Grandpa assured us all that it would be an instant incredible addiction to all the easterners now living in Florida.  “ ‘S nothing like it!  You can’t even call them chili dogs, because that’s really not what it is.”  He was adamant that magic was the main ingredient in an authentic coney island hot dog. My father, though not the son of the grandfather who worshipped the coney island, holds a similar fascination with missile shaped food products.  
I expect the subway ride would take about a half-hour, and it does.  Approaching the stop, I realize Coney Island has more than fancy hot dogs. I expected water, but somehow did not realize the water would be the ocean. So close to The City? What was I thinking--apparently not very much. Even though I’d seen its location on maps, until I smelled the salt air I didn’t believe. Sunshine. At nearly six PM, its rosy orange rays make the water, the rides, the side shows, and even the hot dogs shimmer with the soft, natural glamour of a summertime sprinkler soaked child. Passing the rides and food stands, the ocean’s cadence invites me forward, drawing me into it’s gentle churning. I sit, rest, and listen.

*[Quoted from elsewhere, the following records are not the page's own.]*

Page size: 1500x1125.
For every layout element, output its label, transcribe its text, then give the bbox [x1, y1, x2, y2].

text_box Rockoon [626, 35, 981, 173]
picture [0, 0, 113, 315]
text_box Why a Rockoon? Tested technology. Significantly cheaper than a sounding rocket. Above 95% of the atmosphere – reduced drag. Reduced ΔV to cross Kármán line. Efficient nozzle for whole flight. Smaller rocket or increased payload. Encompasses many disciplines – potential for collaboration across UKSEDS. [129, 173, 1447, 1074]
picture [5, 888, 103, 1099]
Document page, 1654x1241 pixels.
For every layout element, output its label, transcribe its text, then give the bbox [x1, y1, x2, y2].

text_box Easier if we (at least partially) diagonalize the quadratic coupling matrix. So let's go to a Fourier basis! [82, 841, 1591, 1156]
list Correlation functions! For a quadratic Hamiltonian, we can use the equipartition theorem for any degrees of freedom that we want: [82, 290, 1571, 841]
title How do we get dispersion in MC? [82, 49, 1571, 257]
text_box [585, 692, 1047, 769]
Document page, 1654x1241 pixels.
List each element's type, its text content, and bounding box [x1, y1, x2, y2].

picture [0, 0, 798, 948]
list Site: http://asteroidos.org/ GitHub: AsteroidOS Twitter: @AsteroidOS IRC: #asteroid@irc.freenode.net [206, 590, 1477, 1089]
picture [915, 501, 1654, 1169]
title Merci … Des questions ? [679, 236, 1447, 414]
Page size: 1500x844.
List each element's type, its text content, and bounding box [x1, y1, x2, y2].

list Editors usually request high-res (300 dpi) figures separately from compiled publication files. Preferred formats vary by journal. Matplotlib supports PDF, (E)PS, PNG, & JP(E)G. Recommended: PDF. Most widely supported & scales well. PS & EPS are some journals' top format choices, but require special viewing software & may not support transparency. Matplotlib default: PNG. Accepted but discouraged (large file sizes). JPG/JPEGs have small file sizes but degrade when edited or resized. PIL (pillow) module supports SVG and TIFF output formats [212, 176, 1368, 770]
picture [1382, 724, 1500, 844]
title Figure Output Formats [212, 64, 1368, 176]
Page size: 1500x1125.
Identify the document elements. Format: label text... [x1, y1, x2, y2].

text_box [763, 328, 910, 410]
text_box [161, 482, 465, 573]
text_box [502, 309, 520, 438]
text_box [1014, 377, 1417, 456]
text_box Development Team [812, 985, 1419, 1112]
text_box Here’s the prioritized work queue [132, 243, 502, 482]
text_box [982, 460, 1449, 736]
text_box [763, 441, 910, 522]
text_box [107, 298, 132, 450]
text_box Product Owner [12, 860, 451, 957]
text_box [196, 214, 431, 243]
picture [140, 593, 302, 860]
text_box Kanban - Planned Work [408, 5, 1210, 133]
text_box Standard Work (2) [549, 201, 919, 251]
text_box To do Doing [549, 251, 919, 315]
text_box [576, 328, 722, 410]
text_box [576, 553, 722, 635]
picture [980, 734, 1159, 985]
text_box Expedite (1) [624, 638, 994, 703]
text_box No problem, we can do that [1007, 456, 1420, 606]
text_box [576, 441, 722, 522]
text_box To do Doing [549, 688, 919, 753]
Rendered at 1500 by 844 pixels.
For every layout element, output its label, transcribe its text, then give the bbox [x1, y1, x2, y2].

    The surf lapping with strength and calm; ever changing but constant. Pulling with unseen energy that was as new as every breath. I wish for a hammock and a blanket, to rest at the shore’s side, letting its power and rolling rhythm lull and relax me into it’s arms. But I rise from the shore and do the ‘I don’t want to get sand in my shoes’ walk that makes me waddle like a human bird. After a few steps, I feel I should sit down again.
    I soak.
    Kites and a clear sun-setting sky make me want to stay and breathe in the air, breathe in the voice I feel guiding me, breathe in the life—the openness so converse to the concrete-country subway ride. The sun slowly sinks and begins it’s goodnight kisses on us all. I wait, wanting all the love the sun cared to give. Waiting with the kites. As they soar, responding so well to what is handed to them. Diving and soaring. Sometimes falling. There is a story in the wind today that reaches into the moment I was born, whispering in a supernatural language, reassuring me in places I was unaware I needed security and certainty.
    I buy a hot dog.  I am hungry, but I buy it to have a coney island on Coney Island.  I eat it for Grandpa … and for dad. Perhaps I buy it to have with Grandpa?
    Though the coney island is for Grandpa and dad, the dream of ice cream was for no one but myself. Numerous stands offer ice cream, but none seem right. I trudge back to Manhattan. While searching for the subway hole that would take me to Port Authority for the nine PM bus back to Pennsylvania., I see them, though they were gone. I wonder about attractions in the city on this day, as I’d seen relatively few except a street fair uptown. Searchlights? But they weren’t moving. Ghosts of towers from four years and eleven hours ago. I try to capture the moment on my camera phone, but the phone refuses to take the beams into its eye like a vampire in a mirror, they vanish from sight. I take several pictures, yet none realize the shadow towers. The hunger for ice cream intensifies, but suddenly dwindles when I see Canal Street is one of the stops. Gelato. Yes! A taste of Italy! Authentic. Creamy.  Ice cream-like.
    Most of Canal Street is like any other Manhattan concourse, but it connects several worlds—worlds of food.  As I stroll, the shining garland and lights signal my arrival on Mulberry Street. Like Coney Island, and the streets in Florence, choices for creamy pleasures abound. I ask several times which is Italian ice and which is gelato before settling on a medium sized portion of vanilla loveliness.  The more I eat, the more the medium grew to a large—an odd happening when consuming something so extraordinary. It is more than enough. Indeed.
    I have everything I need. I have more than enough. Is this gelato talking to me.